The History of the City of Bethlehem
The City of Bethlehem
Calypso Island was a beautiful resort located on an island in the Lehigh River near Fountain Hill. The island was named for the beautiful sea nymph in Greek Mythology by State Representative George Henry Goundie during a Fourth of July celebration in 1869. Pleasure-seekers enjoyed the thirteen acres of natural grounds and the pleasure boats of every variety which surrounded it. Illuminated water carnivals took place on summer evenings. Transportation to the island was provided by the Calypso Transportation Line. The Lehigh Valley Railroad purchased the island in 1902 and removed most of the island to use as filler for construction of its rail line.

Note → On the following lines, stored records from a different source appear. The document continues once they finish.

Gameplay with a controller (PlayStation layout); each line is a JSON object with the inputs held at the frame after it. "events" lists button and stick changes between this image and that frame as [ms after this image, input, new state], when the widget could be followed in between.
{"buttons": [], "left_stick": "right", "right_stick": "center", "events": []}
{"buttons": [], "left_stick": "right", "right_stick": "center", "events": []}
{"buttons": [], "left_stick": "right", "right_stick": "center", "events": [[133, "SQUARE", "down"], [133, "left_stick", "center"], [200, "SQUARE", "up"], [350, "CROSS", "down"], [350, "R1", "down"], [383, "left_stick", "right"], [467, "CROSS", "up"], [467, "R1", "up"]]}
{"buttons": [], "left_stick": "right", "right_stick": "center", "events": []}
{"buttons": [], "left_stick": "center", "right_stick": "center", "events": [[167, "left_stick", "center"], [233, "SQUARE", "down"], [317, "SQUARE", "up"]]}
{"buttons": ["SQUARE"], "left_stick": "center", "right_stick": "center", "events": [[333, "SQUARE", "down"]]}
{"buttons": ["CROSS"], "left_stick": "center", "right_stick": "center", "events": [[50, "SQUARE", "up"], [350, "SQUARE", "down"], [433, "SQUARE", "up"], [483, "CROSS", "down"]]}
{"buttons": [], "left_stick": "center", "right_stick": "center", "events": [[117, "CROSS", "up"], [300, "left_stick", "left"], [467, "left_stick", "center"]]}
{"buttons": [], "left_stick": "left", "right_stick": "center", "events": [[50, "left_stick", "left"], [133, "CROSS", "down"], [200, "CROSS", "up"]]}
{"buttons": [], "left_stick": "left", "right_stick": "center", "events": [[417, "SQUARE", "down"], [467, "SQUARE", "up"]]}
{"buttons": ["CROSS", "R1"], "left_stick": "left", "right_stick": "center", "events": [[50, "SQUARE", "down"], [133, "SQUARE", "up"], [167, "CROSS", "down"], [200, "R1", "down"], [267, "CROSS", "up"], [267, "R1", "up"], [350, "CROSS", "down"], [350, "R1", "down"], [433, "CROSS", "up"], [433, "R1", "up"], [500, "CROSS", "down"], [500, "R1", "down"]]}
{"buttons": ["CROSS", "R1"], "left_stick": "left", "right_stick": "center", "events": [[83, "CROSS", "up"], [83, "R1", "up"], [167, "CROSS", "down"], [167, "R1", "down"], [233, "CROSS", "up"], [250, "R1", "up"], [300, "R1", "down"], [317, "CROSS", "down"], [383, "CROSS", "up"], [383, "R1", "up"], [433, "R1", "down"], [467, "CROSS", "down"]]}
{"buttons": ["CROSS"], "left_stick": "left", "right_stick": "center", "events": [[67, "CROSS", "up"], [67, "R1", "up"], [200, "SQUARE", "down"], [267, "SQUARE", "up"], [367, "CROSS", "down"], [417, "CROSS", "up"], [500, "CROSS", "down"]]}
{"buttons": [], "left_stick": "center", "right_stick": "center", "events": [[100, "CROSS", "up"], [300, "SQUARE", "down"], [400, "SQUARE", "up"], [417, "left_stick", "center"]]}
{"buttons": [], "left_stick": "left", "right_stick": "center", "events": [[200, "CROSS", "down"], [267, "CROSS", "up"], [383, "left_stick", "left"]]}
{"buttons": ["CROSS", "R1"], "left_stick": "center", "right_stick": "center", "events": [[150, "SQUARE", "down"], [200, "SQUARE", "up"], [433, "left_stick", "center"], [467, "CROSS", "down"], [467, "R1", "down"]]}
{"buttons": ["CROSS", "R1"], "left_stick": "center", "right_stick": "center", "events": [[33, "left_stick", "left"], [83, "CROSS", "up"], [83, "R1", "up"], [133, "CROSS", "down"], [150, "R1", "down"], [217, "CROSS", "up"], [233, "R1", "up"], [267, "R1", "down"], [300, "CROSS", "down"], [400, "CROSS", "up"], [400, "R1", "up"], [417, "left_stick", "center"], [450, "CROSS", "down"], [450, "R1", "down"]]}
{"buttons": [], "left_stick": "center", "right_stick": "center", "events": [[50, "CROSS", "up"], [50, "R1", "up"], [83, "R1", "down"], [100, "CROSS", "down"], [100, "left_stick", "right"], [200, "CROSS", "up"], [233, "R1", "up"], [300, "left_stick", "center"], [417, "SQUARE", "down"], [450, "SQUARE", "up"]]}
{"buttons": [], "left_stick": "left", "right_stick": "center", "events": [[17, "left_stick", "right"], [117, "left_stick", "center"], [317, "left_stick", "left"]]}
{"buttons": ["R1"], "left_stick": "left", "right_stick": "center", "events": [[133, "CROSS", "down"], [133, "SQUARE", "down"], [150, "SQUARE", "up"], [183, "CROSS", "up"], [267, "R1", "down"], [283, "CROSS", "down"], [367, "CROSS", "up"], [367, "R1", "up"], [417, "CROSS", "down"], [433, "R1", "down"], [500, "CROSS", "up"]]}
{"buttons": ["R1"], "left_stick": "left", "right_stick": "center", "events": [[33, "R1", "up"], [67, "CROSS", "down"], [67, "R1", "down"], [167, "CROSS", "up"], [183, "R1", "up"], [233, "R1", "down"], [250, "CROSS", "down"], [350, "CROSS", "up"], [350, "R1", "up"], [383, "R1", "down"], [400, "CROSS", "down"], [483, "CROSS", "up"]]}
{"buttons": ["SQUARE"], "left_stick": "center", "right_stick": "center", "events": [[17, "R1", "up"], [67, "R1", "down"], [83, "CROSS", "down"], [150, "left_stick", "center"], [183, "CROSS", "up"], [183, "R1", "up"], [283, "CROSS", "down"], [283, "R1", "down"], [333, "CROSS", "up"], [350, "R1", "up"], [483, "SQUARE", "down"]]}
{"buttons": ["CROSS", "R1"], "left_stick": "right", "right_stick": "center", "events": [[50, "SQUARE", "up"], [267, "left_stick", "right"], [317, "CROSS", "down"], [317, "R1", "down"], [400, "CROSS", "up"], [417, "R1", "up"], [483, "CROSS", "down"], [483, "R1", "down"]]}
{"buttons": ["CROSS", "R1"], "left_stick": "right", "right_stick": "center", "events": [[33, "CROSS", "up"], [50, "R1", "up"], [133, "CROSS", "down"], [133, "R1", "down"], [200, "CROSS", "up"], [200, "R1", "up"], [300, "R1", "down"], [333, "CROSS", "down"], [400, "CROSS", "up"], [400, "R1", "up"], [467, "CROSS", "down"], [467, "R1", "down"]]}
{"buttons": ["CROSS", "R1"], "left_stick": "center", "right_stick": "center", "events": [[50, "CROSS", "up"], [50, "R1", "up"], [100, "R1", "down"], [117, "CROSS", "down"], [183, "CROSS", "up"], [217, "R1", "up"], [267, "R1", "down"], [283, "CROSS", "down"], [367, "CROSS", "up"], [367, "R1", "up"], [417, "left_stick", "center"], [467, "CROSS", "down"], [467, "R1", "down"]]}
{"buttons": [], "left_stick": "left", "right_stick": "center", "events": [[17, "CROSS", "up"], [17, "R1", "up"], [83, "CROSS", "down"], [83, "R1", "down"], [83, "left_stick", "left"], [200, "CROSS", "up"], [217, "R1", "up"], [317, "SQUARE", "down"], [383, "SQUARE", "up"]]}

In 1822 the Eagle Hotel was expanded from a store (built in 1784) to become Bethlehem’s second hotel to be located on Main Street. The first house built in Bethlehem in 1741 was torn down to make room for the livery staple for the hotel. Charles David Bishop was the first owner of the hotel. One hundred years later the hotel was replaced by the Hotel Bethlehem which is in operation today.
The Broad Street Bridge was opened on May 17, 1871. It was an iron bridge of 460 feet which spanned the Monocacy Creek, connecting Main Street with West Bethlehem. In 1909 a new concrete bridge replaced it.
Bethlehem Steel began as the Saucona Iron Company when it was first organized in 1857. Then it became the Bethlehem Rolling Mill and Iron Company on June 14, 1860. On May 1, 1861 the company’s title was changed again, this time to The Bethlehem Iron Company. In 1899, the company assumed the name, Bethlehem Steel Company.